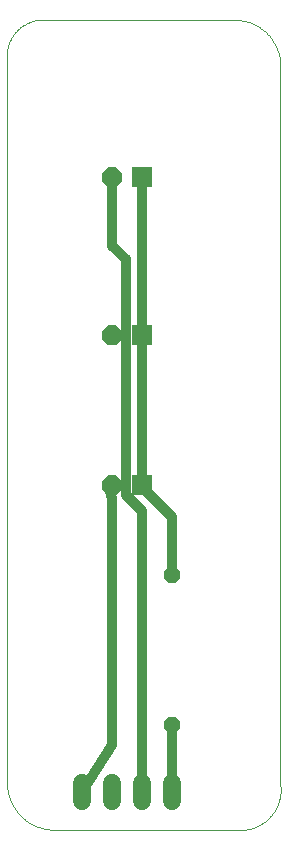
<source format=gtl>
G75*
%MOIN*%
%OFA0B0*%
%FSLAX25Y25*%
%IPPOS*%
%LPD*%
%AMOC8*
5,1,8,0,0,1.08239X$1,22.5*
%
%ADD10C,0.00000*%
%ADD11R,0.06600X0.06600*%
%ADD12OC8,0.06600*%
%ADD13C,0.06000*%
%ADD14OC8,0.05200*%
%ADD15C,0.03200*%
%ADD16C,0.01000*%
D10*
X0001000Y0017478D02*
X0001000Y0260853D01*
X0001034Y0261143D01*
X0001074Y0261432D01*
X0001122Y0261721D01*
X0001177Y0262008D01*
X0001238Y0262293D01*
X0001307Y0262577D01*
X0001382Y0262860D01*
X0001464Y0263140D01*
X0001553Y0263418D01*
X0001648Y0263694D01*
X0001751Y0263968D01*
X0001859Y0264239D01*
X0001975Y0264508D01*
X0002096Y0264773D01*
X0002224Y0265036D01*
X0002359Y0265295D01*
X0002500Y0265551D01*
X0002646Y0265804D01*
X0002799Y0266053D01*
X0002958Y0266298D01*
X0003123Y0266539D01*
X0003293Y0266776D01*
X0003469Y0267009D01*
X0003651Y0267238D01*
X0003838Y0267462D01*
X0004031Y0267682D01*
X0004229Y0267897D01*
X0004432Y0268107D01*
X0004640Y0268312D01*
X0004853Y0268512D01*
X0005070Y0268707D01*
X0005293Y0268897D01*
X0005519Y0269081D01*
X0005751Y0269259D01*
X0005986Y0269432D01*
X0006226Y0269599D01*
X0006469Y0269761D01*
X0006717Y0269916D01*
X0006968Y0270066D01*
X0007222Y0270209D01*
X0007480Y0270346D01*
X0007741Y0270477D01*
X0008006Y0270601D01*
X0008273Y0270719D01*
X0008543Y0270831D01*
X0008816Y0270936D01*
X0009091Y0271034D01*
X0009368Y0271126D01*
X0009647Y0271211D01*
X0009929Y0271289D01*
X0010212Y0271360D01*
X0010497Y0271425D01*
X0010784Y0271483D01*
X0011071Y0271533D01*
X0011360Y0271577D01*
X0011650Y0271614D01*
X0011941Y0271643D01*
X0012232Y0271666D01*
X0012524Y0271682D01*
X0012816Y0271690D01*
X0013108Y0271692D01*
X0013400Y0271686D01*
X0013692Y0271674D01*
X0013983Y0271654D01*
X0014274Y0271627D01*
X0076789Y0271627D01*
X0076789Y0271628D02*
X0077161Y0271623D01*
X0077534Y0271610D01*
X0077905Y0271588D01*
X0078276Y0271556D01*
X0078647Y0271516D01*
X0079016Y0271466D01*
X0079384Y0271408D01*
X0079750Y0271341D01*
X0080115Y0271265D01*
X0080477Y0271180D01*
X0080838Y0271087D01*
X0081196Y0270984D01*
X0081552Y0270874D01*
X0081904Y0270754D01*
X0082254Y0270626D01*
X0082601Y0270490D01*
X0082944Y0270346D01*
X0083284Y0270193D01*
X0083619Y0270032D01*
X0083951Y0269863D01*
X0084279Y0269686D01*
X0084602Y0269501D01*
X0084921Y0269308D01*
X0085235Y0269108D01*
X0085544Y0268900D01*
X0085848Y0268685D01*
X0086147Y0268462D01*
X0086440Y0268232D01*
X0086727Y0267996D01*
X0087009Y0267752D01*
X0087285Y0267502D01*
X0087554Y0267245D01*
X0087818Y0266981D01*
X0088075Y0266712D01*
X0088325Y0266436D01*
X0088569Y0266154D01*
X0088805Y0265867D01*
X0089035Y0265574D01*
X0089258Y0265275D01*
X0089473Y0264971D01*
X0089681Y0264662D01*
X0089881Y0264348D01*
X0090074Y0264029D01*
X0090259Y0263706D01*
X0090436Y0263378D01*
X0090605Y0263046D01*
X0090766Y0262711D01*
X0090919Y0262371D01*
X0091063Y0262028D01*
X0091199Y0261681D01*
X0091327Y0261331D01*
X0091447Y0260979D01*
X0091557Y0260623D01*
X0091660Y0260265D01*
X0091753Y0259904D01*
X0091838Y0259542D01*
X0091914Y0259177D01*
X0091981Y0258811D01*
X0092039Y0258443D01*
X0092089Y0258074D01*
X0092129Y0257703D01*
X0092161Y0257332D01*
X0092183Y0256961D01*
X0092196Y0256588D01*
X0092201Y0256216D01*
X0092201Y0016251D01*
X0080116Y0001667D02*
X0016811Y0001667D01*
X0016429Y0001672D01*
X0016047Y0001685D01*
X0015666Y0001709D01*
X0015285Y0001741D01*
X0014905Y0001782D01*
X0014526Y0001833D01*
X0014149Y0001893D01*
X0013773Y0001962D01*
X0013399Y0002039D01*
X0013027Y0002126D01*
X0012657Y0002222D01*
X0012290Y0002327D01*
X0011925Y0002441D01*
X0011563Y0002563D01*
X0011204Y0002694D01*
X0010849Y0002834D01*
X0010497Y0002983D01*
X0010148Y0003139D01*
X0009804Y0003305D01*
X0009463Y0003478D01*
X0009127Y0003660D01*
X0008795Y0003849D01*
X0008468Y0004047D01*
X0008146Y0004253D01*
X0007829Y0004466D01*
X0007518Y0004687D01*
X0007211Y0004915D01*
X0006910Y0005151D01*
X0006615Y0005393D01*
X0006326Y0005643D01*
X0006043Y0005900D01*
X0005767Y0006164D01*
X0005497Y0006434D01*
X0005233Y0006710D01*
X0004976Y0006993D01*
X0004726Y0007282D01*
X0004484Y0007577D01*
X0004248Y0007878D01*
X0004020Y0008185D01*
X0003799Y0008496D01*
X0003586Y0008813D01*
X0003380Y0009135D01*
X0003182Y0009462D01*
X0002993Y0009794D01*
X0002811Y0010130D01*
X0002638Y0010471D01*
X0002472Y0010815D01*
X0002316Y0011164D01*
X0002167Y0011516D01*
X0002027Y0011871D01*
X0001896Y0012230D01*
X0001774Y0012592D01*
X0001660Y0012957D01*
X0001555Y0013324D01*
X0001459Y0013694D01*
X0001372Y0014066D01*
X0001295Y0014440D01*
X0001226Y0014816D01*
X0001166Y0015193D01*
X0001115Y0015572D01*
X0001074Y0015952D01*
X0001042Y0016333D01*
X0001018Y0016714D01*
X0001005Y0017096D01*
X0001000Y0017478D01*
X0080116Y0001666D02*
X0080438Y0001701D01*
X0080759Y0001742D01*
X0081079Y0001792D01*
X0081397Y0001849D01*
X0081714Y0001914D01*
X0082030Y0001987D01*
X0082343Y0002067D01*
X0082655Y0002155D01*
X0082964Y0002250D01*
X0083271Y0002353D01*
X0083575Y0002463D01*
X0083877Y0002581D01*
X0084175Y0002705D01*
X0084471Y0002837D01*
X0084763Y0002976D01*
X0085052Y0003122D01*
X0085337Y0003275D01*
X0085619Y0003435D01*
X0085896Y0003602D01*
X0086170Y0003775D01*
X0086439Y0003955D01*
X0086704Y0004141D01*
X0086964Y0004333D01*
X0087219Y0004532D01*
X0087470Y0004737D01*
X0087715Y0004948D01*
X0087955Y0005165D01*
X0088190Y0005387D01*
X0088420Y0005615D01*
X0088644Y0005849D01*
X0088862Y0006088D01*
X0089075Y0006332D01*
X0089281Y0006581D01*
X0089482Y0006835D01*
X0089676Y0007094D01*
X0089864Y0007358D01*
X0090045Y0007626D01*
X0090220Y0007898D01*
X0090389Y0008174D01*
X0090550Y0008455D01*
X0090705Y0008739D01*
X0090853Y0009027D01*
X0090994Y0009318D01*
X0091127Y0009613D01*
X0091254Y0009911D01*
X0091373Y0010212D01*
X0091486Y0010515D01*
X0091590Y0010822D01*
X0091687Y0011130D01*
X0091777Y0011441D01*
X0091860Y0011754D01*
X0091934Y0012069D01*
X0092001Y0012386D01*
X0092061Y0012704D01*
X0092112Y0013024D01*
X0092156Y0013344D01*
X0092192Y0013666D01*
X0092221Y0013988D01*
X0092241Y0014311D01*
X0092254Y0014635D01*
X0092259Y0014958D01*
X0092256Y0015282D01*
X0092245Y0015605D01*
X0092227Y0015928D01*
X0092201Y0016251D01*
D11*
X0046000Y0116667D03*
X0046000Y0166667D03*
X0046000Y0219167D03*
D12*
X0036000Y0219167D03*
X0036000Y0166667D03*
X0036000Y0116667D03*
D13*
X0036000Y0017167D02*
X0036000Y0011167D01*
X0026000Y0011167D02*
X0026000Y0017167D01*
X0046000Y0017167D02*
X0046000Y0011167D01*
X0056000Y0011167D02*
X0056000Y0017167D01*
D14*
X0056000Y0036667D03*
X0056000Y0086667D03*
D15*
X0055900Y0087167D02*
X0055900Y0106067D01*
X0046000Y0115967D01*
X0046000Y0116667D02*
X0046000Y0166667D01*
X0046000Y0219167D01*
X0036100Y0196267D02*
X0040600Y0191767D01*
X0040600Y0113267D01*
X0046000Y0107867D01*
X0046000Y0014167D01*
X0056000Y0014167D02*
X0055900Y0027367D01*
X0055900Y0035867D01*
X0036200Y0029867D02*
X0026000Y0014167D01*
X0036200Y0029867D02*
X0036200Y0111967D01*
X0035200Y0115967D01*
X0036100Y0196267D02*
X0036000Y0219167D01*
D16*
X0036000Y0116667D02*
X0035200Y0115967D01*
X0046000Y0115967D02*
X0046000Y0116667D01*
X0055900Y0087167D02*
X0056000Y0086667D01*
X0056000Y0036667D02*
X0055900Y0035867D01*
M02*

</source>
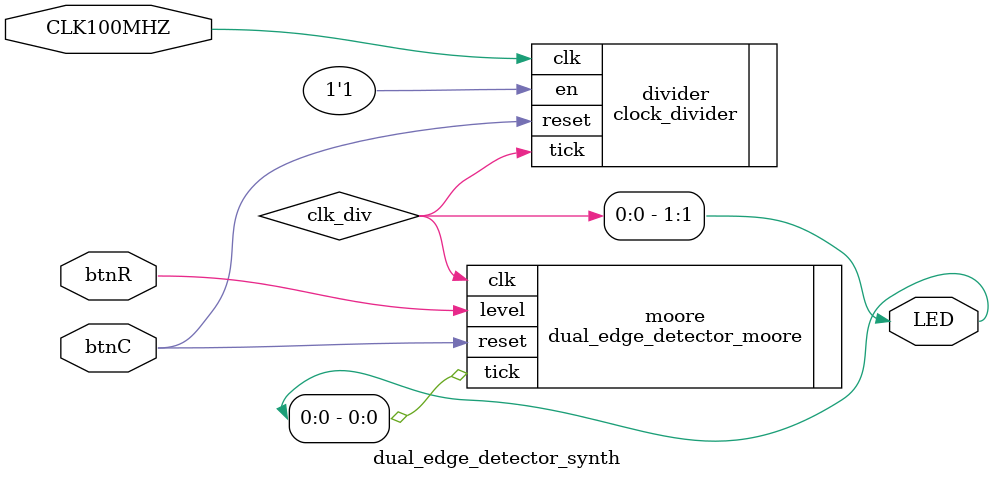
<source format=v>
`timescale 1ns / 1ps


module dual_edge_detector_synth(
    input CLK100MHZ,
    input btnC, btnR, 
    output [15:0] LED
    );
    
    wire clk_div;
    
    clock_divider #(.DVSR(100000000))divider(.clk(CLK100MHZ), .reset(btnC), .en(1'b1), .tick(clk_div));
    
    assign LED[1] = clk_div;
    
    dual_edge_detector_moore moore(.clk(clk_div), .reset(btnC), .level(btnR), .tick(LED[0]));
    
endmodule

</source>
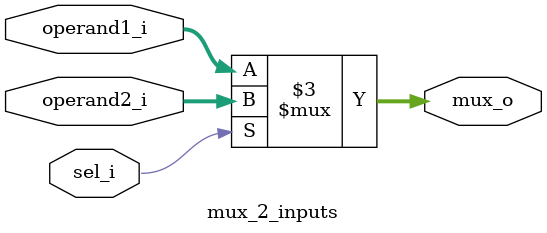
<source format=sv>
module mux_2_inputs (
    input logic [31:0] operand1_i, operand2_i, 
    input logic sel_i, 
    output logic [31:0] mux_o
);
    always_comb begin
        if (sel_i)
            mux_o = operand2_i; 
        else 
            mux_o = operand1_i; 
    end
endmodule 
</source>
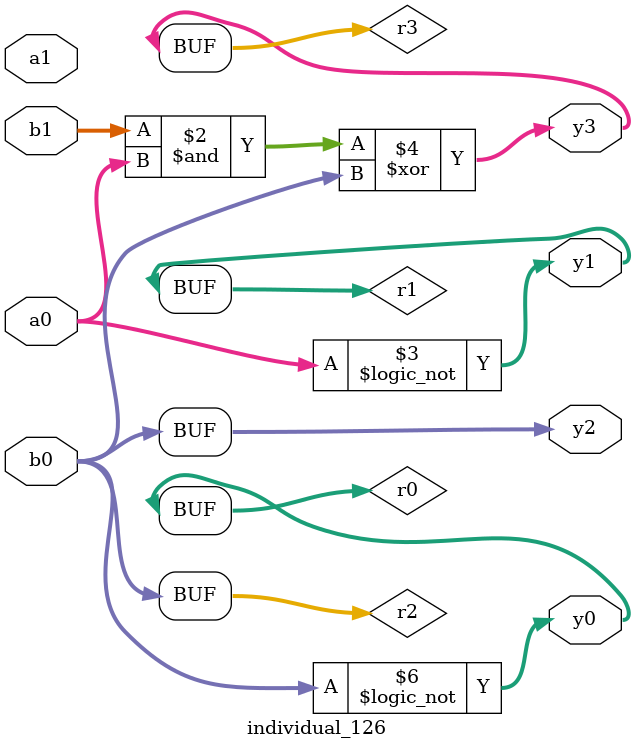
<source format=sv>
module individual_126(input logic [15:0] a1, input logic [15:0] a0, input logic [15:0] b1, input logic [15:0] b0, output logic [15:0] y3, output logic [15:0] y2, output logic [15:0] y1, output logic [15:0] y0);
logic [15:0] r0, r1, r2, r3; 
 always@(*) begin 
	 r0 = a0; r1 = a1; r2 = b0; r3 = b1; 
 	 r3  &=  r0 ;
 	 r1 = ! a0 ;
 	 r3  ^=  b0 ;
 	 r0  ^=  b0 ;
 	 r0 = ! b0 ;
 	 y3 = r3; y2 = r2; y1 = r1; y0 = r0; 
end
endmodule
</source>
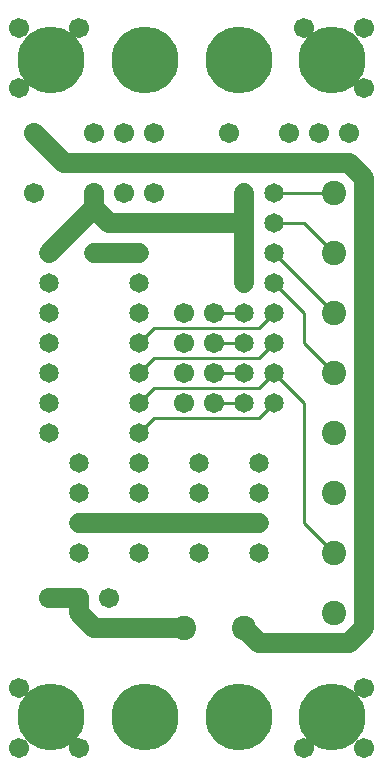
<source format=gbl>
%MOIN*%
%FSLAX25Y25*%
G04 D10 used for Character Trace; *
G04     Circle (OD=.01000) (No hole)*
G04 D11 used for Power Trace; *
G04     Circle (OD=.06700) (No hole)*
G04 D12 used for Signal Trace; *
G04     Circle (OD=.01100) (No hole)*
G04 D13 used for Via; *
G04     Circle (OD=.05800) (Round. Hole ID=.02800)*
G04 D14 used for Component hole; *
G04     Circle (OD=.06500) (Round. Hole ID=.03500)*
G04 D15 used for Component hole; *
G04     Circle (OD=.06700) (Round. Hole ID=.04300)*
G04 D16 used for Component hole; *
G04     Circle (OD=.08100) (Round. Hole ID=.05100)*
G04 D17 used for Component hole; *
G04     Circle (OD=.08900) (Round. Hole ID=.05900)*
G04 D18 used for Component hole; *
G04     Circle (OD=.11300) (Round. Hole ID=.08300)*
G04 D19 used for Component hole; *
G04     Circle (OD=.16000) (Round. Hole ID=.13000)*
G04 D20 used for Component hole; *
G04     Circle (OD=.18300) (Round. Hole ID=.15300)*
G04 D21 used for Component hole; *
G04     Circle (OD=.22291) (Round. Hole ID=.19291)*
%ADD10C,.01000*%
%ADD11C,.06700*%
%ADD12C,.01100*%
%ADD13C,.05800*%
%ADD14C,.06500*%
%ADD15C,.06700*%
%ADD16C,.08100*%
%ADD17C,.08900*%
%ADD18C,.11300*%
%ADD19C,.16000*%
%ADD20C,.18300*%
%ADD21C,.22291*%
%IPPOS*%
%LPD*%
G90*X0Y0D02*D15*X5000Y5000D03*D21*X15625Y15625D03*
D15*X5000Y25000D03*X25000Y5000D03*D11*            
X30000Y45000D02*X60000D01*D16*D03*X80000D03*D11*  
X85000Y40000D01*X115000D01*X120000Y45000D01*      
Y195000D01*X115000Y200000D01*X65000D01*D14*D03*   
D11*X20000D01*X10000Y210000D01*D15*D03*           
X5000Y225000D03*X30000Y190000D03*D11*Y185000D01*  
X15000Y170000D01*D14*D03*Y160000D03*D11*          
X35000Y180000D02*X30000Y185000D01*                
X35000Y180000D02*X65000D01*D14*D03*D11*X80000D01* 
D14*D03*D11*Y170000D01*D14*D03*D11*Y160000D01*D14*
D03*X90000Y150000D03*D12*X85000Y145000D01*        
X50000D01*X45000Y140000D01*D14*D03*D12*Y130000D02*
X50000Y135000D01*D14*X45000Y130000D03*D12*        
Y120000D02*X50000Y125000D01*D14*X45000Y120000D03* 
D12*Y110000D02*X50000Y115000D01*D14*              
X45000Y110000D03*D12*X50000Y115000D02*X85000D01*  
X90000Y120000D01*D14*D03*D12*X50000Y125000D02*    
X85000D01*D15*X60000Y120000D03*D12*               
X50000Y135000D02*X85000D01*X90000Y140000D01*D14*  
D03*D12*X100000D02*Y150000D01*X110000Y130000D02*  
X100000Y140000D01*D16*X110000Y130000D03*D12*      
X100000Y80000D02*Y120000D01*X110000Y70000D02*     
X100000Y80000D01*D16*X110000Y70000D03*Y90000D03*  
Y50000D03*D14*X85000Y90000D03*Y80000D03*D11*      
X65000D01*D14*D03*D11*X45000D01*D14*D03*D11*      
X25000D01*D14*D03*Y90000D03*Y70000D03*            
X45000Y100000D03*Y70000D03*X25000Y100000D03*      
X45000Y90000D03*D15*X15000Y55000D03*D11*X25000D01*
D15*D03*D11*Y50000D01*X30000Y45000D01*D15*        
X35000Y55000D03*D21*X46875Y15625D03*D14*          
X65000Y70000D03*Y90000D03*D21*X78125Y15625D03*D14*
X85000Y100000D03*X65000D03*X85000Y70000D03*       
X15000Y110000D03*D15*X100000Y5000D03*D12*         
Y120000D02*X90000Y130000D01*D14*D03*D12*          
X85000Y125000D01*D14*X80000Y130000D03*D12*        
X70000D01*D15*D03*D14*X80000Y120000D03*D12*       
X70000D01*D15*D03*X60000Y130000D03*D14*           
X80000Y140000D03*D12*X70000D01*D15*D03*D14*       
X80000Y150000D03*D12*X70000D01*D15*D03*           
X60000Y140000D03*Y150000D03*D14*X90000Y170000D03* 
D12*X110000Y150000D01*D16*D03*D12*X100000D02*     
X90000Y160000D01*D14*D03*D12*X110000Y170000D02*   
X100000Y180000D01*D16*X110000Y170000D03*D12*      
X90000Y180000D02*X100000D01*D14*X90000D03*        
X80000Y190000D03*D11*Y180000D01*D14*              
X90000Y190000D03*D12*X110000D01*D16*D03*D15*      
X115000Y210000D03*X105000D03*X95000D03*X75000D03* 
X120000Y225000D03*D21*X109375Y234375D03*X78125D03*
D15*X120000Y245000D03*X100000D03*X50000Y210000D03*
Y190000D03*D21*X46875Y234375D03*D14*              
X45000Y170000D03*D11*X30000D01*D13*D03*D14*       
X45000Y160000D03*D15*X10000Y190000D03*D14*        
X15000Y150000D03*D15*X40000Y190000D03*D14*        
X45000Y150000D03*X15000Y140000D03*Y130000D03*D15* 
X40000Y210000D03*X30000D03*D14*X15000Y120000D03*  
D21*X15625Y234375D03*D15*X25000Y245000D03*        
X5000D03*D16*X110000Y110000D03*D15*               
X120000Y25000D03*D21*X109375Y15625D03*D15*        
X120000Y5000D03*M02*                              

</source>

****************

**Task to complete**.
Take each line of the material that contains the word "Trace" and list it.

**Your response**.
G04 D10 used for Character Trace; *
G04 D11 used for Power Trace; *
G04 D12 used for Signal Trace; *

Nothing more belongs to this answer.